But part of what we're grappling with as well in this thread, is a separate distinction: Where does the inspiration for an OC, their concept, and their requirements come from? That question is clearly mutually inclusive of different answers, there's the example of a player emulating characters from movies and tv and video games in whatever system even if its a tough fit (this comes up a lot with characters that don't do progression in games about progression), there's people who are reading through TTRPG manuals and getting inspired so they're on the right page, there's people inspired by the meta in a game where a combo that is extremely crunchy essentially sells its own flavor as a new or otherwise unintentional trope (ever see someone get super attached to an implementation of a build in a particular game and not be able to let that go?), there's people who kind of get a vibe from something TTRPG but didn't read it super closely either so what they imagined is not quite on point, or even people who say "I always play this sort of thing, what's the closest I can get to X in these other games."

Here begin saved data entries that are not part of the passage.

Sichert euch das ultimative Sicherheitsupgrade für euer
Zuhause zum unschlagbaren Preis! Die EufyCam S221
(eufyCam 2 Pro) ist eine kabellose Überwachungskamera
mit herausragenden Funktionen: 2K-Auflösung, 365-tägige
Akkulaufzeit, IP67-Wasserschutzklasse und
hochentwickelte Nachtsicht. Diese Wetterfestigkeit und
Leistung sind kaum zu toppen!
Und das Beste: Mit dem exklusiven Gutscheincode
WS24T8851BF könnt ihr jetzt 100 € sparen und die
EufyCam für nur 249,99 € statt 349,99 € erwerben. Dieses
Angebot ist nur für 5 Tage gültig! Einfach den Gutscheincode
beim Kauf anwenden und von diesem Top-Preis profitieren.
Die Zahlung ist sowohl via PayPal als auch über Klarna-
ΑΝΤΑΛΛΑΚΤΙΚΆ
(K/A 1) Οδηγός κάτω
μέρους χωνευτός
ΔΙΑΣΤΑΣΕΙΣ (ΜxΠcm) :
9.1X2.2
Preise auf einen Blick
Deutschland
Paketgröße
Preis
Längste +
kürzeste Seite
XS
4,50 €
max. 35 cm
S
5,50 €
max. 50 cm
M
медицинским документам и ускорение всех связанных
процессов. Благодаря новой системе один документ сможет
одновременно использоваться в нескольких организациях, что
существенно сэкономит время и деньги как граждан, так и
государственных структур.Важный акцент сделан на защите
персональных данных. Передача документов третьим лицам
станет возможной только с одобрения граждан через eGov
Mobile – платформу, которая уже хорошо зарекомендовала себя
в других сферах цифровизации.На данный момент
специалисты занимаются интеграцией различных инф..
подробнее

There are a lot of different answers even for a single person, and they influence what I think we could consider the prelusory-to-lusory pipeline in your terminology. Then there may or may not be flexibility, I've taken an OC up through her third entirely different implementation-- she started as a 4e enchanter build, then eventually became an Order of Whispers Bard in 5e because I wasn't happy with enchantment wizards, and has 'finally' become an Occult Healer Witch in PF2e; my flexibility in performing that process of reinvention per system is higher than some I've seen.

Edit:

I'd even go so far as to say there are two distinct prelusory stages, one where there's a vague notion of playing a game and what it should be like, that culminates in the picking of a system, followed by a second prelusory stage where the system has been selected and characters are being produced. Character concepts can emerge in either or even evenly in both, and that might dictate the directionality of the causative relationship between concept and game-- the difference between having a concept and needing to pick a system that lets you do that, having a concept and picking the best fit to crystallize it in the language of the game that will be played, picking a concept after game selection where you're looking through the options and deciding what to use as expression ex nihilo and prompting an OC based on that, or even hacking a game that has been selected to produce accommodation; particularly since a best-fit for a selection 3-6 people isn't the same as the best fit for 1 person.
Surprised that I didn't see another origin for OCs: "I saw some awesome art on the internet, and I want to make a character like this one from the art!"
 

The-Magic-Sword

Small Ball Archmage
Surprised that I didn't see another origin for OCs: "I saw some awesome art on the internet, and I want to make a character like this one from the art!"
"the difference between having a concept and needing to pick a system that lets you do that," but lmao yes, that is what it could simplify to.